● **BRIEF**: Go to the line below containing "expression analysis of" and print exactly from there through the line containing "histopathology image displays", both included. Print nothing else.

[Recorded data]

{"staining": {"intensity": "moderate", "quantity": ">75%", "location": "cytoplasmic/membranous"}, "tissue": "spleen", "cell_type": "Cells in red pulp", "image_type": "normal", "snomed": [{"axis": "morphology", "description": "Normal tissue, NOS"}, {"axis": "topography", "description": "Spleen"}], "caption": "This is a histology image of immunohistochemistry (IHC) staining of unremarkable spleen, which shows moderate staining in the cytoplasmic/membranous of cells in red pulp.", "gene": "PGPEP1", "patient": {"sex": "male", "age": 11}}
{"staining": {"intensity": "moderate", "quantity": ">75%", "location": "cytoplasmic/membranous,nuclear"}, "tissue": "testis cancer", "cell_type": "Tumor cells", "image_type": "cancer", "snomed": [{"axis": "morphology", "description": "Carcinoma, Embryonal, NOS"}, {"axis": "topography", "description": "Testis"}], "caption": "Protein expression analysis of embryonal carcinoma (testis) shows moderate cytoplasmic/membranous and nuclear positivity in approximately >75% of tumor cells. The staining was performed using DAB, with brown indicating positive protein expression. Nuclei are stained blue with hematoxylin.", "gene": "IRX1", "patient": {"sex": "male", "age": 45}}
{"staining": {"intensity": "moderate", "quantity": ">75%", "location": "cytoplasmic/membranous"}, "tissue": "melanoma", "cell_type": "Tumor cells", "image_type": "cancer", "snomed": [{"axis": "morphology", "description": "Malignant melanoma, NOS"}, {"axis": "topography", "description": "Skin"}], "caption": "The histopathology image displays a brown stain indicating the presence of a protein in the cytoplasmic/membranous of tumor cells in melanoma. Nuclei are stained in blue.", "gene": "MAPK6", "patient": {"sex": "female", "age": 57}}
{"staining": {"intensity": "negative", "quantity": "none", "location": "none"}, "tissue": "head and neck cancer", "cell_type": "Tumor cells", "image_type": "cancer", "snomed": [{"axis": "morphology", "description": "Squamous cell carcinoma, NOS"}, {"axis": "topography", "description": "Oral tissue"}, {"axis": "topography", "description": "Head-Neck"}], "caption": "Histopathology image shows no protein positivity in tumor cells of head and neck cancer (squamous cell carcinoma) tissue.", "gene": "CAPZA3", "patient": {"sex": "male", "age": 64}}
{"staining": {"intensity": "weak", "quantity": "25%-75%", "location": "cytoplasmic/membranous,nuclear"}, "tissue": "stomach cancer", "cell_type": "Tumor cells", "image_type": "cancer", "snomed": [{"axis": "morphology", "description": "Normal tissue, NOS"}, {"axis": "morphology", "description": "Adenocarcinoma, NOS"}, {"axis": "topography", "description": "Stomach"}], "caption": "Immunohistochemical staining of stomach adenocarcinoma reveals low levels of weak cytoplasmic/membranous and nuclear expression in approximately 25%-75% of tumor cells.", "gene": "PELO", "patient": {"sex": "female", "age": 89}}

● **RESULT OF THE TASK**:
{"staining": {"intensity": "moderate", "quantity": ">75%", "location": "cytoplasmic/membranous,nuclear"}, "tissue": "testis cancer", "cell_type": "Tumor cells", "image_type": "cancer", "snomed": [{"axis": "morphology", "description": "Carcinoma, Embryonal, NOS"}, {"axis": "topography", "description": "Testis"}], "caption": "Protein expression analysis of embryonal carcinoma (testis) shows moderate cytoplasmic/membranous and nuclear positivity in approximately >75% of tumor cells. The staining was performed using DAB, with brown indicating positive protein expression. Nuclei are stained blue with hematoxylin.", "gene": "IRX1", "patient": {"sex": "male", "age": 45}}
{"staining": {"intensity": "moderate", "quantity": ">75%", "location": "cytoplasmic/membranous"}, "tissue": "melanoma", "cell_type": "Tumor cells", "image_type": "cancer", "snomed": [{"axis": "morphology", "description": "Malignant melanoma, NOS"}, {"axis": "topography", "description": "Skin"}], "caption": "The histopathology image displays a brown stain indicating the presence of a protein in the cytoplasmic/membranous of tumor cells in melanoma. Nuclei are stained in blue.", "gene": "MAPK6", "patient": {"sex": "female", "age": 57}}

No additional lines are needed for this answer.